Paccar’s Earnings Slip in 4th Quarter, But 2012 Profit Rises on Strong Sales

By Seth Clevenger, Staff Reporter

This story appears in the Feb. 4 print edition of Transport Topics.

Paccar Inc. said fourth-quarter earnings slipped from a year earlier, but its full-year profit increased on strong sales in North America and the expansion of its global operations.

The truck maker said quarterly earnings fell 22.6% to $253.5 million, or 72 cents per share, from $327.7 million, or 91 cents, the year before.

Revenue was $3.99 billion, down 17.7% from $4.85 billion in the final quarter of 2011.



For 2012, however, Paccar’s profit rose 6.7% to $1.11 billion, or $3.12 per share. That compares with net income of $1.04 billion, or $2.86 per share, the previous year. Annual revenue was a record $17.05 billion, up 4.3% from 2011 revenue of $16.36 billion, the company said in its Jan. 31 earnings statement.

Bellevue, Wash.-based Paccar operates companies that manufacture Kenworth and Peterbilt trucks in North America and DAF trucks in Europe.

“Our dealers and customers in North America and Europe are benefiting from good freight demand, as evidenced by strong aftermarket parts and service business and excellent Paccar Financial performance,” Chairman and CEO Mark Pigott said on the company’s earnings call. “Customer truck purchases are focused primarily on replacement as they continue to navigate the uncertain global economy.”

Executive Vice President Dan Sobic said Paccar’s Class 8 retail sales in the United States and Canada improved to 225,000 units in 2012, compared with 197,000 in 2011.

“Our customers are benefiting from good freight tonnage and freight rates,” Sobic said. “In 2012, Paccar achieved a record Class 8 retail market share in the U.S. and Canada of 28.9% as customers benefited from Kenworth and Peterbilt vehicles’ low operating cost.”

Paccar expects to sell between 210,000 and 240,000 trucks in the United States and Canada in 2013, “driven by ongoing replacement of the aging fleet and the overall growth in the economy,” Sobic added.

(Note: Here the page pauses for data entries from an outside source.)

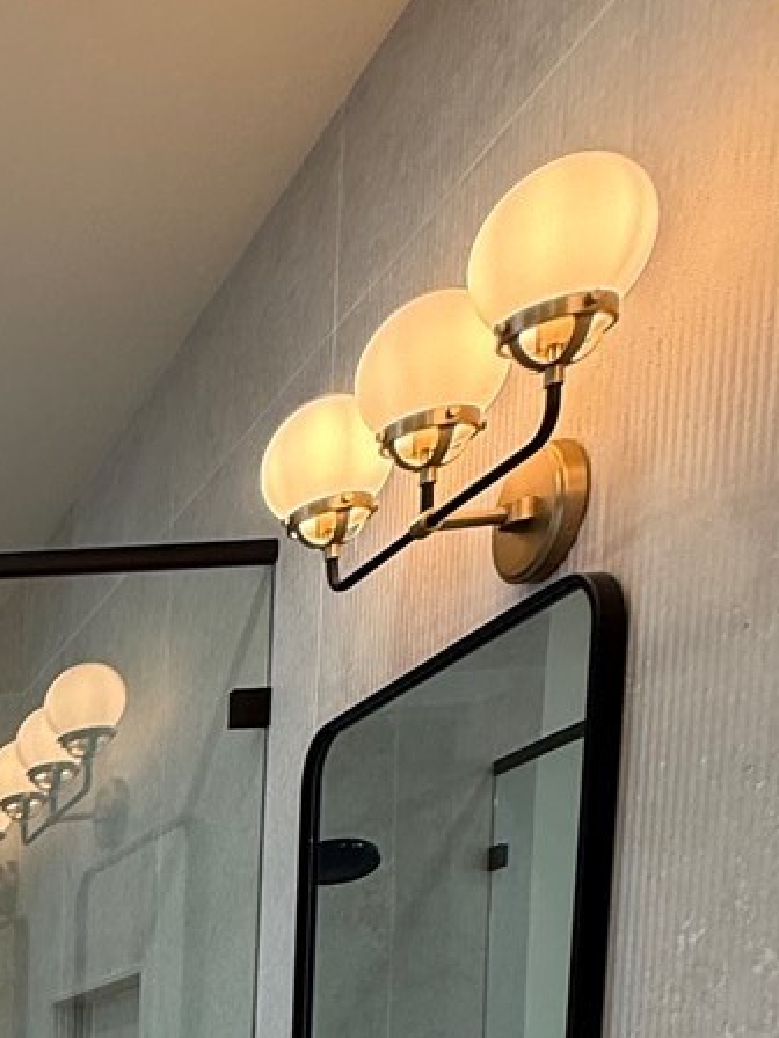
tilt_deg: -5.6
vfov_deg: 30.7
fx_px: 1500
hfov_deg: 21.9
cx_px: -510
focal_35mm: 50
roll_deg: +0.2
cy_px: 1318
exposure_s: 1/120
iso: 100
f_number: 2.2
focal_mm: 2.22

Pigott also noted higher demand for vocational trucks as housing starts increase, primarily in the United States.

In 2012, Paccar sold 140,400 vehicles worldwide and introduced three new models: the Kenworth T680, the Peterbilt Model 579 and the DAF XF Euro 6. The company also began construction of a new DAF assembly plant in Brazil.

Paccar said it produced record sales in Russia in 2012, with deliveries of DAF and Kenworth trucks rising 80% to 2,700.

On the earnings call, Pigott said he expects first-quarter truck deliveries to be “comparable” with the fourth quarter, but they could be 1% to 2% lower.

In the fourth quarter, Paccar’s North American revenue fell 21.4% year-over-year to $2.18 billion, while its European business slipped 16.8% to $1.12 billion, and the rest of the world declined 4.9% to $697 million.

For 2012, North American revenue rose 10.8% to $9.74 billion, European revenue declined 16.1% to $4.28 billion and revenue in other areas rose 23.2% to $3.03 billion.

Paccar said it invested $511 million in capital projects and $279.3 million in research and development across the world in 2012 to boost manufacturing efficiency and new product development.

For 2013, the company projected capital investments of $400 million to $500 million and research and development expenses of $225 million to $275 million.